The Court of Appeals affirmed petitioner's conviction on September 23, 2011, and the time for filing a petition for a writ of certiorari expired 90 days later, on December 22, 2011. Accordingly, the time for filing a § 2254 petition in this Court expired one year later, on December 22, 2012 (or the next business day, Monday, December 24, 2012). Petitioner filed his petition on October 3, 2013, nearly 10 months after the limitations period expired.
Petitioner attempts to avoid the time limitation by arguing his actual innocence. See Pet'r's Reply at 5. "[A]ctual innocence, if proved, serves as a gateway through which a petitioner may pass whether the impediment is a procedural bar ... or ... expiration of the statute of limitations." McQuiggin v. Perkins, ___ U.S. ___, 133 S.Ct. 1924, 1928, 185 L.Ed.2d 1019 (2013). In this case, his "underlying claim of ineffective assistance of appellate counsel ... is ... based on... wholly different issues that were not presented to the [Court of Appeals] in [his motion to] recall [the] mandate," Mackall v. Wilson, 32 F.Supp.3d 76, 80, 2014 WL 1272740, at *3 (D.D.C.2014), and because the 180-day period for the filing of a motion to recall the mandate has expired, see D.C. App. R. 41(f), petitioner is procedurally barred from raising ineffective assistance of appellate counsel claims that differ from those presented to the Court of Appeals, see id.; Richardson v. Stephens, No. 11-5004, 2011 WL 8363538, at *1 (D.C.Cir.2011) (per curiam).

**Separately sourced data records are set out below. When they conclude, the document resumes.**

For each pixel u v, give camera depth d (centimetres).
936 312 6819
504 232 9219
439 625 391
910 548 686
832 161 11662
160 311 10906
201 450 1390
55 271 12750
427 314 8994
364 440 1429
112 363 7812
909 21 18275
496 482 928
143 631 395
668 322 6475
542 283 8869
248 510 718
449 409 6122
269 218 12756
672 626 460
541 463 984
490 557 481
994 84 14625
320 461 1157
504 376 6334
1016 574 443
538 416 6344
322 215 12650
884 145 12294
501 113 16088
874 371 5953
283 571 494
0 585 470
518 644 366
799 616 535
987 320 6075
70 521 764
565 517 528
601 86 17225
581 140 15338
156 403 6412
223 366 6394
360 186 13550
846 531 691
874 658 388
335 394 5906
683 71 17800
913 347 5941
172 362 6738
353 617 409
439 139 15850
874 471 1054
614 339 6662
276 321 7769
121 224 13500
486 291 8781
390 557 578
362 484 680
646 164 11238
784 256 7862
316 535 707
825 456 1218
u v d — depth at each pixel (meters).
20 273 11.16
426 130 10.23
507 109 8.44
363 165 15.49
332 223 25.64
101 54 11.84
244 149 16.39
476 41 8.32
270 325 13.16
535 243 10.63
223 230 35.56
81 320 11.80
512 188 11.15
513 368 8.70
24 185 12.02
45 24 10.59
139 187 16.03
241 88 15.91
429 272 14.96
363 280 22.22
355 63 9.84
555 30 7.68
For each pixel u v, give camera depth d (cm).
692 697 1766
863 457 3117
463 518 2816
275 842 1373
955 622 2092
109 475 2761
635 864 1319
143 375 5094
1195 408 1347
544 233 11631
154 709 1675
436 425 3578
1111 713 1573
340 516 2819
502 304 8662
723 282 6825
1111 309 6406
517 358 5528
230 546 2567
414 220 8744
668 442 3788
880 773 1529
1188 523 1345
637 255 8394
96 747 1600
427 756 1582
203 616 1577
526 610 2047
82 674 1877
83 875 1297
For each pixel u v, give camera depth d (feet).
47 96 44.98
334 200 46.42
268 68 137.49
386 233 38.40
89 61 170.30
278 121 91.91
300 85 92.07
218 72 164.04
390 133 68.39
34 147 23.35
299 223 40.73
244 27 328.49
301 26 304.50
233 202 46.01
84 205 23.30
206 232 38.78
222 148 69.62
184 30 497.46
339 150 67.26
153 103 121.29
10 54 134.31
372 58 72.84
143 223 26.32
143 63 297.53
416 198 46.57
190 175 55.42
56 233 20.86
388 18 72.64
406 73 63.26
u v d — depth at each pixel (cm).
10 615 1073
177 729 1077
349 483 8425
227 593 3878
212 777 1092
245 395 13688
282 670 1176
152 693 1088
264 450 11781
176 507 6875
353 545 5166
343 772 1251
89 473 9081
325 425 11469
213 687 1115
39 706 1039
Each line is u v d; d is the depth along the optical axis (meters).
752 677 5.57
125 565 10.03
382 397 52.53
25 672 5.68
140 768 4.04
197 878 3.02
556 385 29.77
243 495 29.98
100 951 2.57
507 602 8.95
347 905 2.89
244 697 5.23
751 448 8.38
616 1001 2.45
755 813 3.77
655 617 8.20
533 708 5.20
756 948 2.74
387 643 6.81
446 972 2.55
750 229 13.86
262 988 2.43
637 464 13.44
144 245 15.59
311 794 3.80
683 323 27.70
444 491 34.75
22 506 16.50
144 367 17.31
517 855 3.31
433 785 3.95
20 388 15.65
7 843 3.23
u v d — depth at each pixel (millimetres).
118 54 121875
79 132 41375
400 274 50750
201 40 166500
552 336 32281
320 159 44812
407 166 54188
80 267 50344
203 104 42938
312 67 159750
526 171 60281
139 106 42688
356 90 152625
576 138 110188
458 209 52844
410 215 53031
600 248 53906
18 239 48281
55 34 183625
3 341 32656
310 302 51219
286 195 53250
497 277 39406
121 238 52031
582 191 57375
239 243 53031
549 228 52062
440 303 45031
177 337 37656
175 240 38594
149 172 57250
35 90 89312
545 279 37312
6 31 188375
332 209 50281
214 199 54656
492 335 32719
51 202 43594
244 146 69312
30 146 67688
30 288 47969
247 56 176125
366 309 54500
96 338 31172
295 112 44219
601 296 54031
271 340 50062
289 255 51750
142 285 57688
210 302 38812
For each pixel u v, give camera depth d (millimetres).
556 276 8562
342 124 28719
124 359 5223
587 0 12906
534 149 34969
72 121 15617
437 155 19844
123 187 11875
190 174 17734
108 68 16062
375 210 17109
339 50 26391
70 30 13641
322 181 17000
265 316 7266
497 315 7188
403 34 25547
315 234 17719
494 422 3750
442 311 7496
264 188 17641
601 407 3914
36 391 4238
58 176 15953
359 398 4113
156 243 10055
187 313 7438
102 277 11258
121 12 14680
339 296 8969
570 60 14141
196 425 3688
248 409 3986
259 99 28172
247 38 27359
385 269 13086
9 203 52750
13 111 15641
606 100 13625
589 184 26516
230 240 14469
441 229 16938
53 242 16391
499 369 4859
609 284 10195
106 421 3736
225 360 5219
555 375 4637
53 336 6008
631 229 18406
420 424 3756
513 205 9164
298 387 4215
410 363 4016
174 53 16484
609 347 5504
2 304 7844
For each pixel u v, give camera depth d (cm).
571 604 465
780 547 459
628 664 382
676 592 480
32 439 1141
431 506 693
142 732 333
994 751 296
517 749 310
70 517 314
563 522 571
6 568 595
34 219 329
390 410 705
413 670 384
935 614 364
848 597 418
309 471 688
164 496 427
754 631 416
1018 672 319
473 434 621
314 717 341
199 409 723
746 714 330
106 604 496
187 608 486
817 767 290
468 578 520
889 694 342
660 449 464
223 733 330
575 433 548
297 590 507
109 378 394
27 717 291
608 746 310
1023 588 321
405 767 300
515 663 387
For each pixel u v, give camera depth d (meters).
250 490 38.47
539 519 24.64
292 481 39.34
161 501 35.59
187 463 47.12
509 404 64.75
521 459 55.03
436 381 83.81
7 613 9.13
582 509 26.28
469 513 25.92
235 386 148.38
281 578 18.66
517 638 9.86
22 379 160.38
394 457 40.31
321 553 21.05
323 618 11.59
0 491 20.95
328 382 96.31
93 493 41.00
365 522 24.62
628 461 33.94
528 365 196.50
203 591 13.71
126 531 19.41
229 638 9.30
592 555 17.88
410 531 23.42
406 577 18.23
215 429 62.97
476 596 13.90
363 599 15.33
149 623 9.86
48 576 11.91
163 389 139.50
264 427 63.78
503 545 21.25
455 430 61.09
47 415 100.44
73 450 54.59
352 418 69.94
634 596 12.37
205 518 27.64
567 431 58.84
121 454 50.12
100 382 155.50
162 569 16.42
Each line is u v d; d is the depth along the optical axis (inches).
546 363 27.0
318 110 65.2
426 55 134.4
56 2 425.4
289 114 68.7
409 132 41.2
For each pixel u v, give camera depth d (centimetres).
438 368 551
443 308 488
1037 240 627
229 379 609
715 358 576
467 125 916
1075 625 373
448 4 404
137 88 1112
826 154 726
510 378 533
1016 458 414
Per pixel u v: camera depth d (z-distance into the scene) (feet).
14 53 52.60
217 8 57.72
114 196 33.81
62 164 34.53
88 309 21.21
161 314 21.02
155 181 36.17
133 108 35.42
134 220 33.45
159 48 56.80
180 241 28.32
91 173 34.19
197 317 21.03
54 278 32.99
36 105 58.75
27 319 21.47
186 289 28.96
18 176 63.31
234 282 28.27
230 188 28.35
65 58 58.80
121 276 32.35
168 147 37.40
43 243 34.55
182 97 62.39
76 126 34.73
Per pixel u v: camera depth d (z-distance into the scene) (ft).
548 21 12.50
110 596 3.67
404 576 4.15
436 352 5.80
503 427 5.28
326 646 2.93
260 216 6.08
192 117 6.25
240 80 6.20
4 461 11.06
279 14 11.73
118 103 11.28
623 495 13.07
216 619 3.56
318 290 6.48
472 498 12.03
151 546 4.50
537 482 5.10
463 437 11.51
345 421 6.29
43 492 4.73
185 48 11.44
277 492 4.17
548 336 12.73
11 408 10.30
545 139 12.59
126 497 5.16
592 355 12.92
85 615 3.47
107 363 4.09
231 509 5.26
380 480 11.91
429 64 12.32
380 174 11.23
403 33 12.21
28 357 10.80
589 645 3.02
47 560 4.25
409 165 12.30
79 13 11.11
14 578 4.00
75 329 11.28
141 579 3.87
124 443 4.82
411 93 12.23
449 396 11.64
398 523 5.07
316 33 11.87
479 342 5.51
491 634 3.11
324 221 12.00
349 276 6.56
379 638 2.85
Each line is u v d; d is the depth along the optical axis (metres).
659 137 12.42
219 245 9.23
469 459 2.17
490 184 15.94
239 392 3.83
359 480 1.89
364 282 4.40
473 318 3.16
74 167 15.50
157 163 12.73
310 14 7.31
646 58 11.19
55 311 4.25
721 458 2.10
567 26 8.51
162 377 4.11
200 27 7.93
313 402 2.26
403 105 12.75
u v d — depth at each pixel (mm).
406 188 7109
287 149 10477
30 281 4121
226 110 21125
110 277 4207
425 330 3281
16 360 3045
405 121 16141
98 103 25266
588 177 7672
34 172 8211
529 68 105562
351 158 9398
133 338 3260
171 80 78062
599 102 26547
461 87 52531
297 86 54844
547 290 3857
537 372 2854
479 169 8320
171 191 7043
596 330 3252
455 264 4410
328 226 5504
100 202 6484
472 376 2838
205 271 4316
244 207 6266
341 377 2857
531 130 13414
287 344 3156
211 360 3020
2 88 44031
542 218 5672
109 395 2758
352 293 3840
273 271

And petitioner cannot overcome this procedural bar because he neither "demonstrate[s] cause for the default and actual prejudice as a result of the alleged violation of federal law, [nor] demonstrate[s] that failure to consider the claims will result in a fundamental miscarriage of justice." Coleman v. Thompson, 501 U.S. 722, 750, 111 S.Ct. 2546, 115 L.Ed.2d 640 (1991).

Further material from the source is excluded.